IKB: Niedrige Eisenerz-Spotpreise belasten weiterhin den Schrottpreis

1392
Stahlproduktion im Hüttenwerk (Foto: Kroll/Recyclingportal)

Düsseldorf – Die Weltrohstahlproduktion sank bis Ende Oktober 2015 um 2,5 Prozent. China verzeichnete einen leicht geringeren Rückgang. Für das Gesamtjahr 2015 sieht die IKB Deutsche Industriebank weltweit einen Ausstoß von rund 1,61 Mrd. Tonnen Rohstahl, der 2016 auf 1,66 Mrd. Tonnen anziehen dürfte.

Während der nordamerikanische Markt sich stark rückläufig entwickelt, ist in Lateinamerika eher eine Stagnation zu erwarten. In der Ukraine liegt die Produktion um 18 Prozent unter Vorjahr. Der Ausstoß in der EU 28 stagnierte bis Ende Oktober 2015 (-0,7 Prozent). In Deutschland hält die IKB 2015 eine Tonnage von über 43 Mio. Tonnen für möglich. Die Nachfrage im Inland wird vor allem durch die Automobilindustrie und die Belebung der Bauwirtschaft getragen. Zudem verbesserte sich der Export geringfügig.

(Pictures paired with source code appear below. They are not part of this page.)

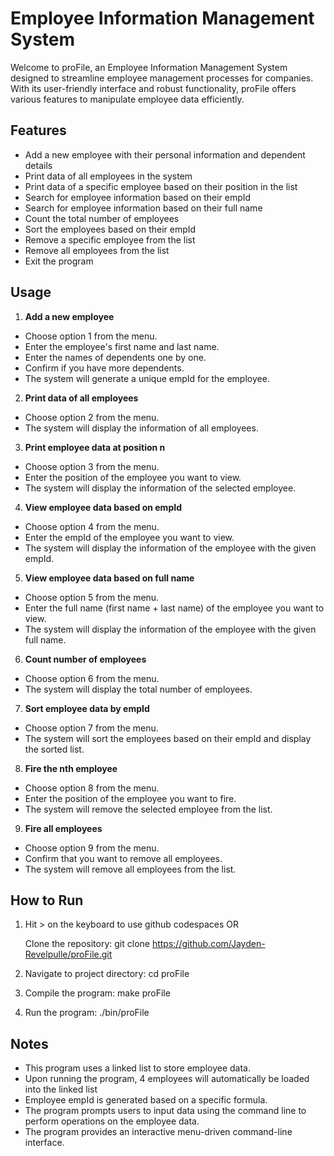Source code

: 
# Employee Information Management System

Welcome to proFile, an Employee Information Management System designed to streamline employee management processes for companies. With its user-friendly interface and robust functionality, proFile offers various features to manipulate employee data efficiently.


## Features
 - Add a new employee with their personal information and dependent details
 - Print data of all employees in the system
 - Print data of a specific employee based on their position in the list
 - Search for employee information based on their empId
 - Search for employee information based on their full name
 - Count the total number of employees
 - Sort the employees based on their empId
 - Remove a specific employee from the list
 - Remove all employees from the list
 - Exit the program
## Usage
1. **Add a new employee**
 -  Choose option 1 from the menu.
 - Enter the employee's first name and last name.
 - Enter the names of dependents one by one.
 - Confirm if you have more dependents.
 - The system will generate a unique empId for the employee.

2. **Print data of all employees**
 - Choose option 2 from the menu.
 - The system will display the information of all employees.

3. **Print employee data at position n**
 - Choose option 3 from the menu.
 - Enter the position of the employee you want to view.
 - The system will display the information of the selected employee.

4. **View employee data based on empId**
 - Choose option 4 from the menu.
 - Enter the empId of the employee you want to view.
 - The system will display the information of the employee with the given empId.

5. **View employee data based on full name**
 - Choose option 5 from the menu.
 - Enter the full name (first name + last name) of the employee you want to view.
 - The system will display the information of the employee with the given full name.

6. **Count number of employees**
 - Choose option 6 from the menu.
 - The system will display the total number of employees.

7. **Sort employee data by empId**
 - Choose option 7 from the menu.
 - The system will sort the employees based on their empId and display the sorted list.

8. **Fire the nth employee**
 - Choose option 8 from the menu.
 - Enter the position of the employee you want to fire.
 - The system will remove the selected employee from the list.

9. **Fire all employees**
 - Choose option 9 from the menu.
 - Confirm that you want to remove all employees.
 - The system will remove all employees from the list.
## How to Run
1. Hit > on the keyboard to use github        codespaces  OR

   Clone the repository: git clone https://github.com/Jayden-Revelpulle/proFile.git

2. Navigate to project directory:
   cd proFile

3. Compile the program:
   make proFile

4. Run the program:
   ./bin/proFile

## Notes
- This program uses a linked list to store employee data.
- Upon running the program, 4 employees will automatically be loaded into the linked list
- Employee empId is generated based on a specific formula.
- The program prompts users to input data using the command line to perform operations on the employee data.
- The program provides an interactive menu-driven command-line interface.
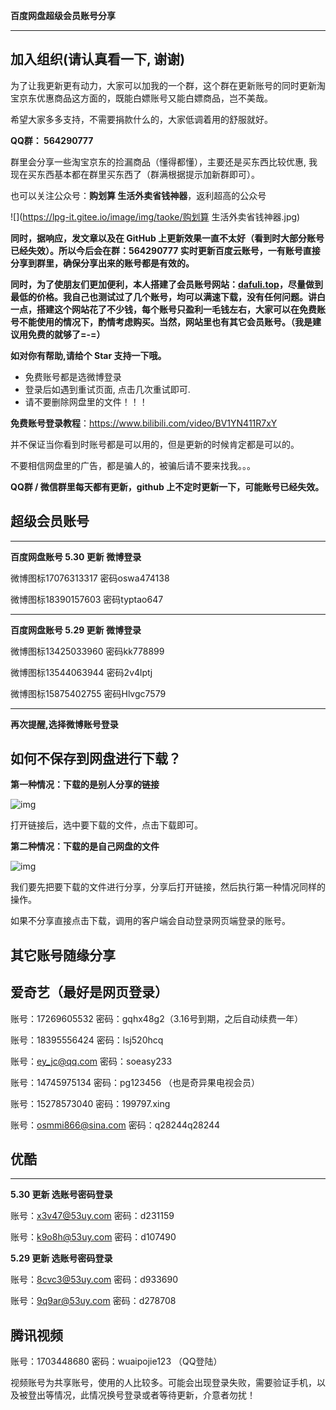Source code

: **百度网盘超级会员账号分享**

----

## 加入组织(请认真看一下, 谢谢)

为了让我更新更有动力，大家可以加我的一个群，这个群在更新账号的同时更新淘宝京东优惠商品这方面的，既能白嫖账号又能白嫖商品，岂不美哉。

希望大家多多支持，不需要捐款什么的，大家低调着用的舒服就好。

**QQ群： 564290777**

群里会分享一些淘宝京东的捡漏商品（懂得都懂），主要还是买东西比较优惠, 我现在买东西基本都在群里买东西了（群满根据提示加新群即可）。

也可以关注公众号：**购划算 生活外卖省钱神器**，返利超高的公众号

![](https://lpg-it.gitee.io/image/img/taoke/购划算 生活外卖省钱神器.jpg)

**同时，据响应，发文章以及在 GitHub 上更新效果一直不太好（看到时大部分账号已经失效）。所以今后会在群：564290777 实时更新百度云账号，一有账号直接分享到群里，确保分享出来的账号都是有效的。**

**同时，为了使朋友们更加便利，本人搭建了会员账号网站：[dafuli.top](https://dafuli.top)，尽量做到最低的价格。我自己也测试过了几个账号，均可以满速下载，没有任何问题。讲白一点，搭建这个网站花了不少钱，每个账号只盈利一毛钱左右，大家可以在免费账号不能使用的情况下，酌情考虑购买。当然，网站里也有其它会员账号。（我是建议用免费的就够了=-=）**

**如对你有帮助,请给个 Star 支持一下哦。**

- 免费账号都是选微博登录
- 登录后如遇到重试页面, 点击几次重试即可.
- 请不要删除网盘里的文件！！！

**免费账号登录教程**：https://www.bilibili.com/video/BV1YN411R7xY

并不保证当你看到时账号都是可以用的，但是更新的时候肯定都是可以的。

不要相信网盘里的广告，都是骗人的，被骗后请不要来找我。。。

**QQ群 / 微信群里每天都有更新，github 上不定时更新一下，可能账号已经失效。**

## 超级会员账号

------

**百度网盘账号    5.30 更新    微博登录**

微博图标17076313317  密码oswa474138

微博图标18390157603  密码typtao647

----

**百度网盘账号    5.29 更新    微博登录**

微博图标13425033960  密码kk778899

微博图标13544063944	密码2v4lptj

微博图标15875402755  密码Hlvgc7579

----

**再次提醒,选择微博账号登录**

## 如何不保存到网盘进行下载？

**第一种情况：下载的是别人分享的链接**

![img](https://qqadapt.qpic.cn/txdocpic/0/2ac2ab5331e328b03ae95fb37693c708/0?w=1920&h=941)            

打开链接后，选中要下载的文件，点击下载即可。

**第二种情况：下载的是自己网盘的文件**

![img](https://qqadapt.qpic.cn/txdocpic/0/9e3ff7ba87baead4f84d92c1ae7b81de/0?w=1920&h=946)            

我们要先把要下载的文件进行分享，分享后打开链接，然后执行第一种情况同样的操作。

如果不分享直接点击下载，调用的客户端会自动登录网页端登录的账号。

## 其它账号随缘分享

## 爱奇艺（最好是网页登录）

账号：17269605532  密码：gqhx48g2（3.16号到期，之后自动续费一年）

账号：18395556424  密码：lsj520hcq

账号：ey_jc@qq.com  密码：soeasy233

账号：14745975134  密码：pg123456  （也是奇异果电视会员）

账号：15278573040  密码：199797.xing

账号：osmmi866@sina.com  密码：q28244q28244

## 优酷

------

**5.30 更新  选账号密码登录**

账号：x3v47@53uy.com  密码：d231159

账号：k9o8h@53uy.com  密码：d107490

**5.29 更新  选账号密码登录**

账号：8cvc3@53uy.com  密码：d933690

账号：9q9ar@53uy.com  密码：d278708

## 腾讯视频

账号：1703448680  密码：wuaipojie123  （QQ登陆）

视频账号为共享账号，使用的人比较多。可能会出现登录失败，需要验证手机，以及被登出等情况，此情况换号登录或者等待更新，介意者勿扰！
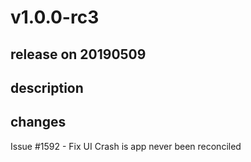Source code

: # v1.0.0-rc3

## release on 20190509

## description

## changes

Issue #1592 - Fix UI Crash is app never been reconciled

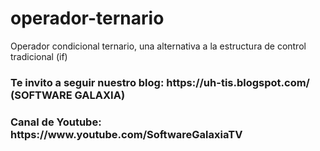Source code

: # operador-ternario
Operador condicional ternario, una alternativa a la estructura de control tradicional (if)

<h3> Te invito a seguir nuestro blog: https://uh-tis.blogspot.com/ (SOFTWARE GALAXIA) </h3>
<h3> Canal de Youtube: https://www.youtube.com/SoftwareGalaxiaTV </h3>

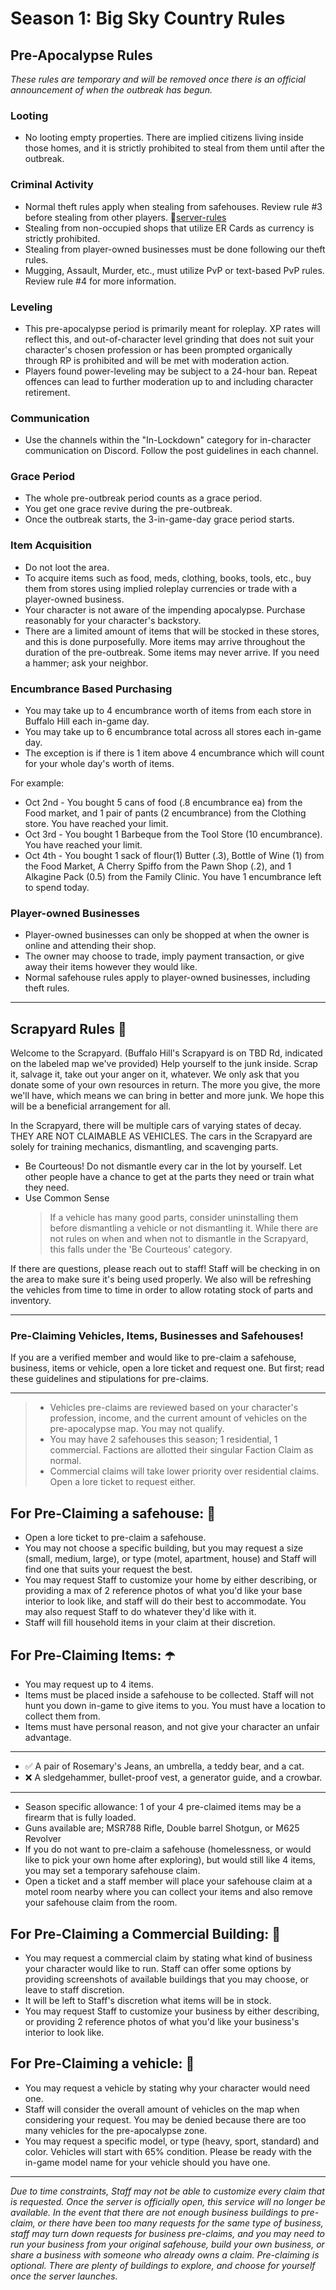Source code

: # Season 1: Big Sky Country Rules

## Pre-Apocalypse Rules

*These rules are temporary and will be removed once there is an official announcement of when the outbreak has begun.*

### Looting

- No looting empty properties. There are implied citizens living inside those homes, and it is strictly prohibited to steal from them until after the outbreak.

### Criminal Activity

- Normal theft rules apply when stealing from safehouses. Review rule #3 before stealing from other players. 📕[server-rules](link-to-server-rules)
- Stealing from non-occupied shops that utilize ER Cards as currency is strictly prohibited.
- Stealing from player-owned businesses must be done following our theft rules.
- Mugging, Assault, Murder, etc., must utilize PvP or text-based PvP rules. Review rule #4 for more information.

### Leveling

- This pre-apocalypse period is primarily meant for roleplay. XP rates will reflect this, and out-of-character level grinding that does not suit your character's chosen profession or has been prompted organically through RP is prohibited and will be met with moderation action.
- Players found power-leveling may be subject to a 24-hour ban. Repeat offences can lead to further moderation up to and including character retirement.

### Communication

- Use the channels within the "In-Lockdown" category for in-character communication on Discord. Follow the post guidelines in each channel.

### Grace Period

- The whole pre-outbreak period counts as a grace period.
- You get one grace revive during the pre-outbreak.
- Once the outbreak starts, the 3-in-game-day grace period starts.

### Item Acquisition

- Do not loot the area.
- To acquire items such as food, meds, clothing, books, tools, etc., buy them from stores using implied roleplay currencies or trade with a player-owned business.
- Your character is not aware of the impending apocalypse. Purchase reasonably for your character's backstory.
- There are a limited amount of items that will be stocked in these stores, and this is done purposefully. More items may arrive throughout the duration of the pre-outbreak. Some items may never arrive. If you need a hammer; ask your neighbor.

### Encumbrance Based Purchasing

- You may take up to 4 encumbrance worth of items from each store in Buffalo Hill each in-game day.
- You may take up to 6 encumbrance total across all stores each in-game day.
- The exception is if there is 1 item above 4 encumbrance which will count for your whole day's worth of items.

For example:
- Oct 2nd - You bought 5 cans of food (.8 encumbrance ea) from the Food market, and 1 pair of pants (2 encumbrance) from the Clothing store. You have reached your limit.
- Oct 3rd - You bought 1 Barbeque from the Tool Store (10 encumbrance). You have reached your limit.
- Oct 4th - You bought 1 sack of flour(1) Butter (.3), Bottle of Wine (1) from the Food Market, A Cherry Spiffo from the Pawn Shop (.2), and 1 Alkagine Pack (0.5) from the Family Clinic. You have 1 encumbrance left to spend today.

### Player-owned Businesses

- Player-owned businesses can only be shopped at when the owner is online and attending their shop.
- The owner may choose to trade, imply payment transaction, or give away their items however they would like.
- Normal safehouse rules apply to player-owned businesses, including theft rules.


---

## Scrapyard Rules :wrench: 

Welcome to the Scrapyard. (Buffalo Hill's Scrapyard is on TBD Rd, indicated on the labeled map we've provided) Help yourself to the junk inside. Scrap it, salvage it, take out your anger on it, whatever. We only ask that you donate some of your own resources in return. The more you give, the more we'll have, which means we can bring in better and more junk. We hope this will be a beneficial arrangement for all.

In the Scrapyard, there will be multiple cars of varying states of decay. THEY ARE NOT CLAIMABLE AS VEHICLES. The cars in the Scrapyard are solely for training mechanics, dismantling, and scavenging parts.

- Be Courteous! Do not dismantle every car in the lot by yourself. Let other people have a chance to get at the parts they need or train what they need.
- Use Common Sense
  > If a vehicle has many good parts, consider uninstalling them before dismantling a vehicle or not dismantling it. While there are not rules on when and when not to dismantle in the Scrapyard, this falls under the 'Be Courteous' category.

If there are questions, please reach out to staff! Staff will be checking in on the area to make sure it's being used properly. We also will be refreshing the vehicles from time to time in order to allow rotating stock of parts and inventory.

--- 


### Pre-Claiming Vehicles, Items, Businesses and Safehouses!

If you are a verified member and would like to pre-claim a safehouse, business, items or vehicle, open a lore ticket and request one. But first; read these guidelines and stipulations for pre-claims.

-----------

> - Vehicles pre-claims are reviewed based on your character's profession, income, and the current amount of vehicles on the pre-apocalypse map. You may not qualify.
> - You may have 2 safehouses this season; 1 residential, 1 commercial. Factions are allotted their singular Faction Claim as normal.
> - Commercial claims will take lower priority over residential claims. Open a lore ticket to request either.


## For Pre-Claiming a safehouse: 🏡 

- Open a lore ticket to pre-claim a safehouse.
- You may not choose a specific building, but you may request a size (small, medium, large), or type (motel, apartment, house) and Staff will find one that suits your request the best.
- You may request Staff to customize your home by either describing, or providing a max of 2 reference photos of what you'd like your base interior to look like, and staff will do their best to accommodate. You may also request Staff to do whatever they'd like with it.
- Staff will fill household items in your claim at their discretion.

## For Pre-Claiming Items: ☂️

- You may request up to 4 items. 
- Items must be placed inside a safehouse to be collected. Staff will not hunt you down in-game to give items to you. You must have a location to collect them from.
- Items must have personal reason, and not give your character an unfair advantage.
-----------
- ✅﻿  A pair of Rosemary's Jeans, an umbrella, a teddy bear, and a cat.
- ❌﻿  A sledgehammer, bullet-proof vest, a generator guide, and a crowbar.
-----------
- Season specific allowance: 1 of your 4 pre-claimed items may be a firearm that is fully loaded.
 - Guns available are; MSR788 Rifle, Double barrel Shotgun, or M625 Revolver
- If you do not want to pre-claim a safehouse (homelessness, or would like to pick your own home after exploring), but would still like 4 items, you may set a temporary safehouse claim. 
 - Open a ticket and a staff member will place your safehouse claim at a motel room nearby where you can collect your items and also remove your safehouse claim from the room.


## For Pre-Claiming a Commercial Building: 🏨 

- You may request a commercial claim by stating what kind of business your character would like to run. Staff can offer some options by providing screenshots of available buildings that you may choose, or leave to staff discretion.
- It will be left to Staff's discretion what items will be in stock.
- You may request Staff to customize your business by either describing, or providing 2 reference photos of what you'd like your business's interior to look like.


## For Pre-Claiming a vehicle: 🚙 
- You may request a vehicle by stating why your character would need one. 
- Staff will consider the overall amount of vehicles on the map when considering your request. You may be denied because there are too many vehicles for the pre-apocalypse zone.
- You may request a specific model, or type (heavy, sport, standard) and color. Vehicles will start with 65% condition. Please be ready with the in-game model name for your vehicle should you have one.
-----------

*Due to time constraints, Staff may not be able to customize every claim that is requested. Once the server is officially open, this service will no longer be available.*
*In the event that there are not enough business buildings to pre-claim, or there have been too many requests for the same type of business, staff may turn down requests for business pre-claims, and you may need to run your business from your original safehouse, build your own business, or share a business with someone who already owns a claim.*
*Pre-claiming is optional. There are plenty of buildings to explore, and choose for yourself once the server launches.*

Die Schrottpreise bewegten sich im November 2015 tendenziell seitwärts, wobei es große Differenzen nach Sorten und Regionen gab. Altschrotte waren weiter knapp, bzw. wurden teilweise zurückgehalten. Im Export in die Türkei kam es zu einer regelrechten Einkaufswelle, zumal sich die türkische Stahlproduktion wieder etwas erholte. Der schwächere Euro führte zudem zum Umlenken der türkischen Nachfrage aus den USA nach Europa. Die Orders Italiens befanden sich auf dem üblichen Niveau. Die wichtigsten europäischen Abnehmer mussten teilweise leicht höhere Preise akzeptieren. Unverändert belasten aber die niedrigen Eisenerz-Spotpreise den Schrottpreis. Dieser Druck dürfte bis Ende 2016 anhalten. Die Industriebank sieht sehen im ersten Quartal 2016 leicht anziehende Preise, was primär der Wiederauffüllung der Läger geschuldet ist.

Die Weltstahlpreise sanken im November 2015 nochmals gegenüber dem Vormonat. Bei Flachprodukten gaben die Preise je nach Sorte zwischen 4 und 5 Prozent nach. Der Preis für Walzdraht brach um bis zu 7 Prozent ein, die übrigen Langprodukte verbilligten sich um 3 bis 4 Prozent. Ein ähnliches Bild zeigte sich in Europa: Die Preisrückgänge betrugen zwischen 4 und 6 Prozent, bei Bewehrungsstahl bis knapp 7 Prozent. Die Spotmarktpreise für Eisenerz sanken im November-Monatsdurchschnitt auf knapp 47 US-Dollar pro Tonne ab. Die unverändert sehr gute Erzversorgung begrenzt auch 2016 größere Preisanhebungen. China wird seine Exporte in die asiatischen Nachbarländer und in Richtung Naher Osten weiter intensivieren. Ebenso sieht die IKB weitere Steigerungen in die Nafta und die EU. Dies begrenzt das Preisniveau. Bei den Weltstahlpreisen erwartet die Industriebank in den nächsten drei Monaten keine Erholung; in Europa ist auf Euro-Basis in Folge von Lageraufbau und Abwertung eine Stabilisierung möglich.